Phase 25 — Quizzes (mirror)¶

🇪🇸 Las preguntas canónicas viven en data/quizzes/phase-25-pytorch-internals.yaml.

q-25-01 — In-place op hazard¶

Prompt (EN): Calling h.add_(self.attn(self.ln1(h))) instead of h = h + self.attn(self.ln1(h)) in a training loop most often results in:

A. No change at all; the two are functionally equivalent.
B. A RuntimeError from autograd, or silent wrong gradients.
C. A type error.
D. A 2× memory speedup with no other change.

Correct: B. The in-place op modifies a storage that may be saved by an upstream node's backward; PyTorch's version check raises (or, in rare cases, gradients are silently wrong).

q-25-02 — View vs copy¶

Prompt (EN): Which of the following operations returns a view (no data copy) of the input tensor?

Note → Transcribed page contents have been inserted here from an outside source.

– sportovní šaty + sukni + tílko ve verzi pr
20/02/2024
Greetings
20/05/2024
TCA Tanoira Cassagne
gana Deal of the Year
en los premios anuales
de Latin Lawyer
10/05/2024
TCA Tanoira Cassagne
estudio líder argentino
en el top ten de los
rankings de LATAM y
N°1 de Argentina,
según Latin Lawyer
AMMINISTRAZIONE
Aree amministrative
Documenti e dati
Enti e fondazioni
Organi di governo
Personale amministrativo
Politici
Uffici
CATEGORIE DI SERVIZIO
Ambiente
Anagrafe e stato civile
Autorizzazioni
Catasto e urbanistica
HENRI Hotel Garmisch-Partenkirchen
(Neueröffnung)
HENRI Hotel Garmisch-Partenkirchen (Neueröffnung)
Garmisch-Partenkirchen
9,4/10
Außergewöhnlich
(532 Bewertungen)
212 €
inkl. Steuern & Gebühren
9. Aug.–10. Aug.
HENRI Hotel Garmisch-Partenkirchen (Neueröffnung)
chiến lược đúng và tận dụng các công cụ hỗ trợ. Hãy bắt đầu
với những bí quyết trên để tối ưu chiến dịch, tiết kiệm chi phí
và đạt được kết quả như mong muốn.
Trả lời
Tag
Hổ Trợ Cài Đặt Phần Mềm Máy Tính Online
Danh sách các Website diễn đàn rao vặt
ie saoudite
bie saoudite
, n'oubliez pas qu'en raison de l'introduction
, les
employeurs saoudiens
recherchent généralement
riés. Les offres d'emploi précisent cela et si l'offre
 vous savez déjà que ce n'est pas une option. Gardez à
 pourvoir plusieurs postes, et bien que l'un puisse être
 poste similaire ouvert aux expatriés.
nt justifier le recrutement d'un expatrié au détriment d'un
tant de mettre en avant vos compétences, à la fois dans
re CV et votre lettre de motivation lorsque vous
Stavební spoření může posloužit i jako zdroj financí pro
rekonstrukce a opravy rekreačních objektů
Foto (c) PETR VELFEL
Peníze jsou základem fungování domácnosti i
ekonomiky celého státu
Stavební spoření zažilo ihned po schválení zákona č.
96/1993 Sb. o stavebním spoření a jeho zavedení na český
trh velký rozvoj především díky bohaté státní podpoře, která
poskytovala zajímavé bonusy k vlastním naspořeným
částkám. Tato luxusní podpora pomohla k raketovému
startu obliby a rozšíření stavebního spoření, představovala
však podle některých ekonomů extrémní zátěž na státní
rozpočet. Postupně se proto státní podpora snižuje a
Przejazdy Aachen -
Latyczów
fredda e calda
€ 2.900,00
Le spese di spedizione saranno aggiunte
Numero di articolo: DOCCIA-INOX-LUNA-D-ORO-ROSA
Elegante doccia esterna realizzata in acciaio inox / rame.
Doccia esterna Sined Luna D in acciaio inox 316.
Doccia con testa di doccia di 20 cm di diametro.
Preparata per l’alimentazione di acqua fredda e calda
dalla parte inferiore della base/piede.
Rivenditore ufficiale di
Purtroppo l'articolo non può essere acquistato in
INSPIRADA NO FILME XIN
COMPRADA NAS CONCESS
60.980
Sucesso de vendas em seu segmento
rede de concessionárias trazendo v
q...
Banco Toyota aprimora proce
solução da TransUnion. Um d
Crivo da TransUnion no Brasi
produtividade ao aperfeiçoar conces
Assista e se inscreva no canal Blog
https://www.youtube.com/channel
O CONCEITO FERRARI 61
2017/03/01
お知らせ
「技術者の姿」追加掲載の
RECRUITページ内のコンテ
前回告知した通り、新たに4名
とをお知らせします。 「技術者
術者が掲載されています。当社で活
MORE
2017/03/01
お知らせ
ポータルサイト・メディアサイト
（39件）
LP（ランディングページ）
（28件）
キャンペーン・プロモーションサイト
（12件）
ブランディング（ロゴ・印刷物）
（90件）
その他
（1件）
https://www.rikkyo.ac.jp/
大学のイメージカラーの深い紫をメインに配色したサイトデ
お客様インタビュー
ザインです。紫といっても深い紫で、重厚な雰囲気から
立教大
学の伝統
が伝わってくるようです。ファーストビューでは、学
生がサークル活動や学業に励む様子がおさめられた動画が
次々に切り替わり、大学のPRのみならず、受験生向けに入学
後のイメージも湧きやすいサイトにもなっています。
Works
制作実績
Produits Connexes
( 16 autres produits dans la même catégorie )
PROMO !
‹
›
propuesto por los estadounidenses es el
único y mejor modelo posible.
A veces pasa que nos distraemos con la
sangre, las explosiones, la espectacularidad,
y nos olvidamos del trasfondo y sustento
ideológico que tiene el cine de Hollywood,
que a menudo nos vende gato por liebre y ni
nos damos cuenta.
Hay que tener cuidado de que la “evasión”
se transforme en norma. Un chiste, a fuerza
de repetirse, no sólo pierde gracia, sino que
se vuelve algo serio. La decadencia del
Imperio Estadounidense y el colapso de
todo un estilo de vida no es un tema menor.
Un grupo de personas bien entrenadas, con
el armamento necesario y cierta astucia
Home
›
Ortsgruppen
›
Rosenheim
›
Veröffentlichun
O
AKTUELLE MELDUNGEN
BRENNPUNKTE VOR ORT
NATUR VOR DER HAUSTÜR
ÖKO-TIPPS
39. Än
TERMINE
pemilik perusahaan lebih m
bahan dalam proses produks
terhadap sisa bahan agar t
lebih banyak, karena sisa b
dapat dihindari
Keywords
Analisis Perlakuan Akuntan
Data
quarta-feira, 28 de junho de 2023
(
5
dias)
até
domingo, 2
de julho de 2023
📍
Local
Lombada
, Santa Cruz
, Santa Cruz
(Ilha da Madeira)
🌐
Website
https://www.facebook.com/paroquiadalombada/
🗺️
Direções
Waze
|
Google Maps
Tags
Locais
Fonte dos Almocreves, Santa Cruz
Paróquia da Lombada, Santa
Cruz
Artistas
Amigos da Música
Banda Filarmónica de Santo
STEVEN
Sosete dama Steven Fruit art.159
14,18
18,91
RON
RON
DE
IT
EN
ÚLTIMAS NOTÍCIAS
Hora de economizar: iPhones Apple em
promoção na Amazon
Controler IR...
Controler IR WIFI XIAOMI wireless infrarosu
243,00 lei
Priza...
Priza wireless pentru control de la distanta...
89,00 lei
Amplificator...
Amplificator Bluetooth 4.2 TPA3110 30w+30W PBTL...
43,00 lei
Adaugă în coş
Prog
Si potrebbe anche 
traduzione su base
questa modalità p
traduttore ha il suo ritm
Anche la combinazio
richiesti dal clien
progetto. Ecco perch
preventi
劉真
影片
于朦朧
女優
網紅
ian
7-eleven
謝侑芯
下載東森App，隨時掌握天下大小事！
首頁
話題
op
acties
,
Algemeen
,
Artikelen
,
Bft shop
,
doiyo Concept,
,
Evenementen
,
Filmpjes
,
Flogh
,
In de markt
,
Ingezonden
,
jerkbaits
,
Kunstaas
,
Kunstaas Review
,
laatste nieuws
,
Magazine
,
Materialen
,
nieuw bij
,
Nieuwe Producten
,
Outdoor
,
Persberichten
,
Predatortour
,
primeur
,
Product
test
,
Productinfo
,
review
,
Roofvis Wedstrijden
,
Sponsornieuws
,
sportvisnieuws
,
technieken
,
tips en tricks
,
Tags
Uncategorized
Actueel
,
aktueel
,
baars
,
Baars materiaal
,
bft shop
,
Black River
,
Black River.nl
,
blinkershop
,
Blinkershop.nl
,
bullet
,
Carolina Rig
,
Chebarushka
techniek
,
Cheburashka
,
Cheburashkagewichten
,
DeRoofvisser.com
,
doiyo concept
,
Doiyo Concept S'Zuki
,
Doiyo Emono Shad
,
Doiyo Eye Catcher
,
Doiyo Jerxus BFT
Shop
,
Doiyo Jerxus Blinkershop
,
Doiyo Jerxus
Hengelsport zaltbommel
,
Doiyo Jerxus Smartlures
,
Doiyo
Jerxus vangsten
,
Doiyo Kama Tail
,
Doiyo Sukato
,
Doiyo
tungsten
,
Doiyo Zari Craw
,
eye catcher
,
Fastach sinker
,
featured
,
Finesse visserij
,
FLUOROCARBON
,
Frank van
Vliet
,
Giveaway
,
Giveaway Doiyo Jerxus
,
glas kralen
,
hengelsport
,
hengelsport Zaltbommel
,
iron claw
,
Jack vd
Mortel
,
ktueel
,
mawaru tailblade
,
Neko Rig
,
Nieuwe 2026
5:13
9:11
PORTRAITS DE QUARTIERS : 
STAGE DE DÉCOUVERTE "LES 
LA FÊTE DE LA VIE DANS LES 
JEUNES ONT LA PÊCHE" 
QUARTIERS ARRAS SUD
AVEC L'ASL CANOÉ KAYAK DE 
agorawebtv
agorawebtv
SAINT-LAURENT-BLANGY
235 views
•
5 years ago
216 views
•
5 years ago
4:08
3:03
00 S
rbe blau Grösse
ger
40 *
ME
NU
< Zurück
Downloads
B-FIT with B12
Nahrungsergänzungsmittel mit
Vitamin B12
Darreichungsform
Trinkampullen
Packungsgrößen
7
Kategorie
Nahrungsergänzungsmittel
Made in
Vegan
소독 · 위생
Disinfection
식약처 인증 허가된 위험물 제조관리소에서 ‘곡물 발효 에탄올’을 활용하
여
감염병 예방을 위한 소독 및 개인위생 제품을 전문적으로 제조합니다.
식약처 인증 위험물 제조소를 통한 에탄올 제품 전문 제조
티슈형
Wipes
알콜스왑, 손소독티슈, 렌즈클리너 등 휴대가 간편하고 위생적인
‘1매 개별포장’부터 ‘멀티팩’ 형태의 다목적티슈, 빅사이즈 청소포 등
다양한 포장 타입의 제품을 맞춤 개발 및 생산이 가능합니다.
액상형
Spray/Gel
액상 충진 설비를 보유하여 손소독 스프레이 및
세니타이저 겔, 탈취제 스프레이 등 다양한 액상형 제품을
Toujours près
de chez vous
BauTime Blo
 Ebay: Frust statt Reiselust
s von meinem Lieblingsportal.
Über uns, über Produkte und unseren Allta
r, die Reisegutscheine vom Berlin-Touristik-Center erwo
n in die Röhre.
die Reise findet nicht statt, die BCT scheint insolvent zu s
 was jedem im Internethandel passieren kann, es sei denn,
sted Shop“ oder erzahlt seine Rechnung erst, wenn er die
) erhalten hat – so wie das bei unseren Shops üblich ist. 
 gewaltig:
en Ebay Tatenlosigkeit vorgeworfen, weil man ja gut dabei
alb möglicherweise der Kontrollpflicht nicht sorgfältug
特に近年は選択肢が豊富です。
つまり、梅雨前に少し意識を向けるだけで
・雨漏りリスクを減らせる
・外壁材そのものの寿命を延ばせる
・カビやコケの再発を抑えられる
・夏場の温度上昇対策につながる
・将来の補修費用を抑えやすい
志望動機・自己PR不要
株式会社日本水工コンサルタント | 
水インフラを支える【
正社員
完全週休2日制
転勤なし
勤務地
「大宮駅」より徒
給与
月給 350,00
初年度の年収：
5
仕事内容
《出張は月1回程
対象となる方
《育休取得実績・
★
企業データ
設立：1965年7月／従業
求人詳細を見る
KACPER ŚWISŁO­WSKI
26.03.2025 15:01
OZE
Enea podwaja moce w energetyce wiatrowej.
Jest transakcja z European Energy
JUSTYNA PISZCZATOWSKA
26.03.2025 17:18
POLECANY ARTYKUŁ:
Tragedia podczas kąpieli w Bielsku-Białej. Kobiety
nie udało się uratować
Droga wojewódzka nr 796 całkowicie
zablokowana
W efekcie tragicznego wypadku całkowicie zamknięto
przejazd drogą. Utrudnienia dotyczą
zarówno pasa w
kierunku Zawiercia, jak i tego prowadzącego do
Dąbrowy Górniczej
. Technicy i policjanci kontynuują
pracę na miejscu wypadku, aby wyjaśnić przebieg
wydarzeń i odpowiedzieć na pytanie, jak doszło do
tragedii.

A. x.reshape(-1) when x is already contiguous.
B. x.contiguous() when x is non-contiguous.
C. x.clone().
D. x.to(dtype=torch.float16).

Correct: A. On contiguous input, reshape is a view. contiguous() on non-contig data copies. clone() always copies. to(dtype=...) copies (dtype change requires new storage).

q-25-03 — Autograd tape¶

Prompt (EN): In one or two sentences, describe what PyTorch's autograd "tape" is and what .backward() does with it.

Free response. Expected mentions: dynamic graph; nodes are Functions; .backward() traverses in reverse topological order.

q-25-04 — Saved tensors¶

Prompt (EN): Select every backward node that saves a tensor needed for its gradient computation.

A. AddBackward (for a + b).
B. MulBackward (for a * b).
C. SoftmaxBackward (for softmax(x)).
D. GeluBackward (for gelu(x)).

Correct: B, C, D. Add needs nothing (gradient is just passed through). The other three each need an input or output to compute their Jacobian.

q-25-05 — Dispatcher¶

Prompt (EN): PyTorch's dispatcher dispatches a single operator call (e.g., torch.add) based on several keys. Which keys are part of the dispatch decision?

A. Tensor device (CPU, CUDA, MPS, ...).
B. Tensor dtype.
C. Tensor layout (strided, sparse).
D. Whether autograd is enabled.

Correct: A, B, C, D. All four are dispatch keys. The dispatcher selects the appropriate kernel (or autograd wrapper) based on the combination.